Arrivano i fondi per la rete dei tram

Sempre nella speranza che ciò accada nei tempi più brevi possibili a Roma confluiranno 34,3 milioni di euro per i nuovi binari della rete dei tram e sono tanti soldi. L’agenzia Dire scrive che “la salvezza per i tram di Roma è nascosta in un piccolo schema sfuggito ai più. Quasi nascosto, contenuto nell’allegato 1, a pagina 6, del piano di riparto del ministero dei Trasporti, approvato dalla Conferenza unificata i giorni scorsi. Contiene la cifra per rifare i binari delle linee tranviarie 2, 3, 5, 8, 14 e 19 di Roma”, e per i binari necessari a far tornare i convogli ai depositi Prenestina e Porta Maggiore. Ora il Campidoglio dovrà fare richiesta di erogazione del contributo, ma deve fare in fretta perché il testo prevede una clausola che stabilisce come gli interventi in esame dovranno essere realizzati tutti entro e non oltre il 31 dicembre del 2023. La somma a disposizione della Capitale, secondo tecnici comunali, sarebbe comunque più che sufficiente per intervenire sull’intera rete. Intanto ieri l’annuncio, dal 18 dicembre torna sui binari il tram 2.
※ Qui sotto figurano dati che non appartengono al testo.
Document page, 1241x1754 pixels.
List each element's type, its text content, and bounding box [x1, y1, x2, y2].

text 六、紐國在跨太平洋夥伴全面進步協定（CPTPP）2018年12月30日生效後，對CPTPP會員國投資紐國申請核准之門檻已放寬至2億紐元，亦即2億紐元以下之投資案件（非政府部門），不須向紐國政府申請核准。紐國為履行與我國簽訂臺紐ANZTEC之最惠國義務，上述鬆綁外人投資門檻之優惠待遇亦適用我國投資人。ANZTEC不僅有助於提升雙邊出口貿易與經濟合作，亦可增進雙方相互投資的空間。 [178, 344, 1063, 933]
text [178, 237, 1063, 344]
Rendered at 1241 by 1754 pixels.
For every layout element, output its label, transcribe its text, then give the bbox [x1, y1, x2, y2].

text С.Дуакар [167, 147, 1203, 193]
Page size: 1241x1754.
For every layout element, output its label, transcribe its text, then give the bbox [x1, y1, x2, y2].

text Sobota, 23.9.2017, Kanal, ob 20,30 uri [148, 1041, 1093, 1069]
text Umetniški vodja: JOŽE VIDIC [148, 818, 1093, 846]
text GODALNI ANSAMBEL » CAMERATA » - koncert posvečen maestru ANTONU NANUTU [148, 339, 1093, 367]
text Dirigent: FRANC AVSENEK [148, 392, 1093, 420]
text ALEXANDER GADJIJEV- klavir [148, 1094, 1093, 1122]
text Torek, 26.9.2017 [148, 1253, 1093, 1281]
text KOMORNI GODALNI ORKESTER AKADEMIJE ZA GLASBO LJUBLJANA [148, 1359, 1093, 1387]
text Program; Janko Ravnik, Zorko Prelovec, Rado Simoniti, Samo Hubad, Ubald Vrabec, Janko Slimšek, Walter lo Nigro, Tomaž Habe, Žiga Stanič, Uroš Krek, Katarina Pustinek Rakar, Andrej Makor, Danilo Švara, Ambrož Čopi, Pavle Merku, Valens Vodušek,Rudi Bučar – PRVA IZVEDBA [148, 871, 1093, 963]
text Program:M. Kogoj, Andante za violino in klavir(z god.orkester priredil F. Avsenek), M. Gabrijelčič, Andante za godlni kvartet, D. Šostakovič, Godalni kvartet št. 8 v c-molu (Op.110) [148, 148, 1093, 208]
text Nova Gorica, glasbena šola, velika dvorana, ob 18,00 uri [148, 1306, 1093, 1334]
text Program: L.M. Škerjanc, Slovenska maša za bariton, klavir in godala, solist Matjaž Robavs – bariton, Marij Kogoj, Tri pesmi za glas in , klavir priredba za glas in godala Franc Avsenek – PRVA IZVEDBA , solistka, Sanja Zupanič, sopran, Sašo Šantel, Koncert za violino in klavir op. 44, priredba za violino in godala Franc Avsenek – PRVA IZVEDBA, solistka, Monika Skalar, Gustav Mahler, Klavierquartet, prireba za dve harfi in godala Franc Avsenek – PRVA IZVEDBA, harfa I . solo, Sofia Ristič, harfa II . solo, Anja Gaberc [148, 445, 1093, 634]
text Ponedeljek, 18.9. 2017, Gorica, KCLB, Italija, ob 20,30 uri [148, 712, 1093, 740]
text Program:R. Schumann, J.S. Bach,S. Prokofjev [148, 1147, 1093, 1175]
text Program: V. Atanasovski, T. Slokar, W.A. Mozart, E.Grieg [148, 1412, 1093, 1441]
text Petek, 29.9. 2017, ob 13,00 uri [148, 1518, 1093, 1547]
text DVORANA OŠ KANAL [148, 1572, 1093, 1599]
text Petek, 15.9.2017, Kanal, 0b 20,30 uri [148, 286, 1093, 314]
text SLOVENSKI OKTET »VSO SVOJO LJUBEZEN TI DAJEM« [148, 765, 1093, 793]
La Fondazione Tevere per tutti

La riqualificazione delle sponde del Tevere è stata oggetto di uno studio fatto dagli studenti della Luiss e presentato al neo assessore all’Urbanistica Veloccia. Il Corriere scrive che l’assessore si è messo al banco degli studenti e gli studenti sono saliti in cattedra “per presentare i progetti elaborati dagli iscritti al corso Earth Science (Scienza della Terra) sulla riqualificazione dell’area Oasi del Tevere, vicino Ponte Risorgimento, e del parco Tevere Marconi. La pianificazione tecnica delle due aree punta l’attenzione sul valore sociale, ambientale ed economico del progetto per recuperare dal degrado le sponde abbandonate del fiume”. Per l’assessore Veloccia la priorità è “portare a compimento l’istituzione della fondazione Tevere per Tutti”.

Sarà un Natale con pochi turisti 

Leggiamo sul Corriere: “A Natale il 50% degli hotel resterà chiuso”. Lo dice il presidente di Federalberghi Roscioli il quale sostiene che l’effetto G20 con le cartoline dei big è svanito. Ieri il ministro del Turismo Garavaglia ha chiarito: “A Roma fondi per 500 milioni di euro”.

Google controllerà i semafori di Roma

“Il Comune vuole affidare i semafori a Google per snellire il traffico”. Lo dice il Messaggero che cita un dossier riservato con “i primi dettagli dell’operazione: tempi ridotti agli incroci e -20 per cento di consumo di carburante per gli automobilisti”. In settimana incontro tra l’assessore ai Trasporti e gli emissari di Mountain View, a Patané il compito di spiegare ai californiani di Google il groviglio del traffico da queste parti.